«So eine dramatische Lebensumstellung ist schwer zu bewältigen»
Herr Knecht, was geht Ihnen durch den Kopf angesichts der Meldung aus Rapperswil-jona?
Solche Filizid-suizide, also Kindstötungen mit anschliessender Selbsttötung, werden meist von Männern begangen. Als Faustregel gilt: Je älter das Kind, desto eher war es der Vater. Auf zwei Motive treffen wir dabei am häufigsten: ein
Rachemotiv oder das Gnademotiv. Das Rachemotiv ist statistisch wahrscheinlicher.

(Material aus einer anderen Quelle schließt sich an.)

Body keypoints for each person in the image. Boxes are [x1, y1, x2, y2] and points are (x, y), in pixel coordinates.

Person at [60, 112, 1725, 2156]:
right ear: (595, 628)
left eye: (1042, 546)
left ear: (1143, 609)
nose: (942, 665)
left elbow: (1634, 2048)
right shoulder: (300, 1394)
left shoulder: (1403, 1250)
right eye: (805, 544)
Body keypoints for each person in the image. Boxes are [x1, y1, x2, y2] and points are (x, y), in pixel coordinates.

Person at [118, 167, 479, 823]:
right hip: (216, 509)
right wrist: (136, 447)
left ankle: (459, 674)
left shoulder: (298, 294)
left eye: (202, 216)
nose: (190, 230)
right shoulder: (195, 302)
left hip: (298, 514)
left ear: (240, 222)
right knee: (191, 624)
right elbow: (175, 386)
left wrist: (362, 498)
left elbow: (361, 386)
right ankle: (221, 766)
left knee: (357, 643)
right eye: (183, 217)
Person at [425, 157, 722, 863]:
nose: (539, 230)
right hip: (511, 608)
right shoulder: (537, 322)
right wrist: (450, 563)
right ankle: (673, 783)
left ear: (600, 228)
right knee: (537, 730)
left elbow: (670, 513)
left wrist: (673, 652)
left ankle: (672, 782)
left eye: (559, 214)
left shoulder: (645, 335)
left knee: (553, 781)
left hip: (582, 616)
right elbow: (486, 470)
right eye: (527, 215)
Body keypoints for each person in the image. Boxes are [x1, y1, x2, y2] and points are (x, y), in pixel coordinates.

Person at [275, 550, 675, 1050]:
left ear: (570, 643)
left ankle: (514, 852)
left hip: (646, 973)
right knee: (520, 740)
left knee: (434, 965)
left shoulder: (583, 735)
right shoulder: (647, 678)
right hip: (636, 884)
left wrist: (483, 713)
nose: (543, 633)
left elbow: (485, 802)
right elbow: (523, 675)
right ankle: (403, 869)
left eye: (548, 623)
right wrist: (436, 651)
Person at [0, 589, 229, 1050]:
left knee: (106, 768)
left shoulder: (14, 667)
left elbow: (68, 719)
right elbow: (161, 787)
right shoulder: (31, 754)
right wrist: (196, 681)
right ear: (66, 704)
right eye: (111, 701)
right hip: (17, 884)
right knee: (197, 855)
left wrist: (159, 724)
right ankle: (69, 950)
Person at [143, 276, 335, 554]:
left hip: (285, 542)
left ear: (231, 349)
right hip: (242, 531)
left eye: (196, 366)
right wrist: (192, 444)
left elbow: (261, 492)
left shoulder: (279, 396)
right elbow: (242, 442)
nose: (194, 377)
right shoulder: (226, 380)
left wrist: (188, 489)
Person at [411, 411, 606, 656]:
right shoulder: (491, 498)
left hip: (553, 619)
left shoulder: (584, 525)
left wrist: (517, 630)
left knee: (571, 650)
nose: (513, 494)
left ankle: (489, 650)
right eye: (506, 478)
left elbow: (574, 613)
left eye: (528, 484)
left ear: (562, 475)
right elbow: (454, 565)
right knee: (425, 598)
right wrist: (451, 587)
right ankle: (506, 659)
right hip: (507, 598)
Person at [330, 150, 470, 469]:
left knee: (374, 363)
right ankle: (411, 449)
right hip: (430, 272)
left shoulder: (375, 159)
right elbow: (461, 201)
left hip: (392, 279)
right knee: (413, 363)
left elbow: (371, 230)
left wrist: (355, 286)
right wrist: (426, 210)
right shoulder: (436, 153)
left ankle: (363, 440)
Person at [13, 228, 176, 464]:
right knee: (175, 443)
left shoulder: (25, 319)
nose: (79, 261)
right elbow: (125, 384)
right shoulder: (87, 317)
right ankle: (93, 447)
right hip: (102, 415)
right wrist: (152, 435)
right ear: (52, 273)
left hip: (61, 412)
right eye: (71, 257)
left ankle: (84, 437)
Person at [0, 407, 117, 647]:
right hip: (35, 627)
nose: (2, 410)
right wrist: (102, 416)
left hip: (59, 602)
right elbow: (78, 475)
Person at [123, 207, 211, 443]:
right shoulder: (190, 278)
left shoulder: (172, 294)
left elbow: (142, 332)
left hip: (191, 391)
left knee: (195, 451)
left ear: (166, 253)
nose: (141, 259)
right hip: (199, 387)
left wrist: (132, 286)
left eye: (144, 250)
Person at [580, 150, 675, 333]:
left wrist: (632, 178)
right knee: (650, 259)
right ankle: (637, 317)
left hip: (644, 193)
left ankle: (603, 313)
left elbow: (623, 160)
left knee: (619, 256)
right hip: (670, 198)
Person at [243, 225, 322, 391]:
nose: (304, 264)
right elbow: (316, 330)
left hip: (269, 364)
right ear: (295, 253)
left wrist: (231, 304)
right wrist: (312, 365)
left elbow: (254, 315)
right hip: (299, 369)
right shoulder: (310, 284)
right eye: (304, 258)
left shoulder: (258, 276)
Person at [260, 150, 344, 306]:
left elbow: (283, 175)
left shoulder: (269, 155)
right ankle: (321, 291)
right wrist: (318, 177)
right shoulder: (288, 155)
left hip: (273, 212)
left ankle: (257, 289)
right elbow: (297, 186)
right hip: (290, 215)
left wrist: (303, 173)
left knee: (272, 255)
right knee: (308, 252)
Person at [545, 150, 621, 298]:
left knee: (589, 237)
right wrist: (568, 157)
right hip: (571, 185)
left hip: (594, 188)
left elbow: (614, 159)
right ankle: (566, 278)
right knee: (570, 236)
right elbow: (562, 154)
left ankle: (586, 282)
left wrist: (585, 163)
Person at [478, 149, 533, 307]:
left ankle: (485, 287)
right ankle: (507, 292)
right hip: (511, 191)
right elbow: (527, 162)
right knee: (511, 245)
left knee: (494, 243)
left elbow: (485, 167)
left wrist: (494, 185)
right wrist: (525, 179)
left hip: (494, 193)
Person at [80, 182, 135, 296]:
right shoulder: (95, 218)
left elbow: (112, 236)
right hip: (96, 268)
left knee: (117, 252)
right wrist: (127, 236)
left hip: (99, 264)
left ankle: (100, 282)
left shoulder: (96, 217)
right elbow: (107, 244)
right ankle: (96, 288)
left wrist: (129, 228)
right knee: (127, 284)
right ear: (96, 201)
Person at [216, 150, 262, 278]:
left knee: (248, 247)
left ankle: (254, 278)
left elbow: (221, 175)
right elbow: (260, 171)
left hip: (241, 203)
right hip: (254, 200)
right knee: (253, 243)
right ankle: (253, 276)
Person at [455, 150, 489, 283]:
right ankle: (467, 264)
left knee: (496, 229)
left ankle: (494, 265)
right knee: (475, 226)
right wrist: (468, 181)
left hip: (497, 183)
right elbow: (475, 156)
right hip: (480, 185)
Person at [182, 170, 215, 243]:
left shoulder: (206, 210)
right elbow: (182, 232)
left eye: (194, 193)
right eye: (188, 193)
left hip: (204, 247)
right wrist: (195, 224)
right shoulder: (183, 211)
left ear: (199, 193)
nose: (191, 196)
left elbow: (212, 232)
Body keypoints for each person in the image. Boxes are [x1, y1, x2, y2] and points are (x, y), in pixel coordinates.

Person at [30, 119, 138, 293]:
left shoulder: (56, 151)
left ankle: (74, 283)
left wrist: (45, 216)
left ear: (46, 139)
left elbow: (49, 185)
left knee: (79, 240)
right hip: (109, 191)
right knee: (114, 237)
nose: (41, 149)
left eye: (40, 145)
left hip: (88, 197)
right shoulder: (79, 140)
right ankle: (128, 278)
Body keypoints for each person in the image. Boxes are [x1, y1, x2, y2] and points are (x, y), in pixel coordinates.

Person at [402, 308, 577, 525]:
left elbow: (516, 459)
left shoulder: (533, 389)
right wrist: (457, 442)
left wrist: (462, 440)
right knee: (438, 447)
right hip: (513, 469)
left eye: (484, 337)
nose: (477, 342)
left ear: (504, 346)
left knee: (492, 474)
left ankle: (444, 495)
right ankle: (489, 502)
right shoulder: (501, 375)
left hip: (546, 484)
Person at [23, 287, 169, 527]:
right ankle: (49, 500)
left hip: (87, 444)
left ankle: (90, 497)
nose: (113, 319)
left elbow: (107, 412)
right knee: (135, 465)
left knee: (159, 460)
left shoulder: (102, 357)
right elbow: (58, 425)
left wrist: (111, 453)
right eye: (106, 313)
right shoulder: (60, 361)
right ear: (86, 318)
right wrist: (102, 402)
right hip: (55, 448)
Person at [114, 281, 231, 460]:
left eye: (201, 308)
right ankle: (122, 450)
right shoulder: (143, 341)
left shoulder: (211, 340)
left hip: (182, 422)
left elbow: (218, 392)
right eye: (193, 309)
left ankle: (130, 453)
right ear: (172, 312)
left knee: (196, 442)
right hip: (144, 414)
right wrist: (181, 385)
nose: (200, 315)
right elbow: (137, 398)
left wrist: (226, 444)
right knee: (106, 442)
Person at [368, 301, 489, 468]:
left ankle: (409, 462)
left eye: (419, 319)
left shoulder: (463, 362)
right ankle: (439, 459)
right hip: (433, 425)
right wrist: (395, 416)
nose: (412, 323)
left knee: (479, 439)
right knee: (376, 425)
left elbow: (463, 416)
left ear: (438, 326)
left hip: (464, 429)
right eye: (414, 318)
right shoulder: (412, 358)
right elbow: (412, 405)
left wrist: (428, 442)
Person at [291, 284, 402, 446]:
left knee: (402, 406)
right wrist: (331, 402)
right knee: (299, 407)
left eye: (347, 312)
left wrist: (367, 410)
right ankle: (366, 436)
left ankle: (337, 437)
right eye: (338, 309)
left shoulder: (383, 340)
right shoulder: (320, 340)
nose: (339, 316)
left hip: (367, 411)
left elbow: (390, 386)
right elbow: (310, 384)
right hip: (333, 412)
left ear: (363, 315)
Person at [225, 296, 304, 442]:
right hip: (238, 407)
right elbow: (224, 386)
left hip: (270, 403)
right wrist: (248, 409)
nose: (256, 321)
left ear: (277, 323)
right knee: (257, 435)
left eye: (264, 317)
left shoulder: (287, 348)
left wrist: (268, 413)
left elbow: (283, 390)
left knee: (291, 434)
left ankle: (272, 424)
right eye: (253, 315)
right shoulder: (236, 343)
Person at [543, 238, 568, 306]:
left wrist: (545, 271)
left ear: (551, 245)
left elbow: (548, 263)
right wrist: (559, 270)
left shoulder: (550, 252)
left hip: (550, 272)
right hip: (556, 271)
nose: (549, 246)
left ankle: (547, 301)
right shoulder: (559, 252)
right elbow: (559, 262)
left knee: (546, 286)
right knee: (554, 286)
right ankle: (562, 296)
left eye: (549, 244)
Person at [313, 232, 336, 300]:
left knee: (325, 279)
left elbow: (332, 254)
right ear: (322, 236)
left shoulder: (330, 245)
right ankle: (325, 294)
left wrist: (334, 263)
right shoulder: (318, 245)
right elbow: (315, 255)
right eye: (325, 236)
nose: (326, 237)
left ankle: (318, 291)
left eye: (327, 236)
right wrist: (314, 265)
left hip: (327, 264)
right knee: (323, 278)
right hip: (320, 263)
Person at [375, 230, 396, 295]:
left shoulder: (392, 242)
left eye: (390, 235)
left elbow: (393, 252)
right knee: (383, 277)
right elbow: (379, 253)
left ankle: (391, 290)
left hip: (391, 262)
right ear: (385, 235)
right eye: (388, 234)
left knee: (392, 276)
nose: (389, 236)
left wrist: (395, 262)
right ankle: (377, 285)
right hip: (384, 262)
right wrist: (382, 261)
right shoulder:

Was will ein Täter denn rächen? Ein Filizid-suizid ist ein äusserst destruktiver Akt. Der Täter zeigt, dass seine Familie unter diesen Umständen nicht mehr leben soll – oder dass sie es in Anbetracht massiver Konflikte in oder mit der
Familie nicht mehr verdient haben, am Leben zu sein.
Wie können die Mutter und die Tochter nun weiterleben?
Dies wird eine enorme Herausforderung: Eine derart dramatische Lebensumstellung ist als solche schon schwer zu bewältigen. Trauer um das verlorene Familienmitglied und Hassgefühle gegen den Täter kommen hinzu. In einigen Fällen spricht man sogar von Überlebensschuld; dies ist ein quälendes Gefühl von Ungerechtigkeit, weil man im Gegensatz zu den Opfern davongekommen ist. Thomas Knecht ist leitender Arzt der Forensischen Psychiatrie am Psychiatrischen Zentrum Appenzell Ausserrhoden.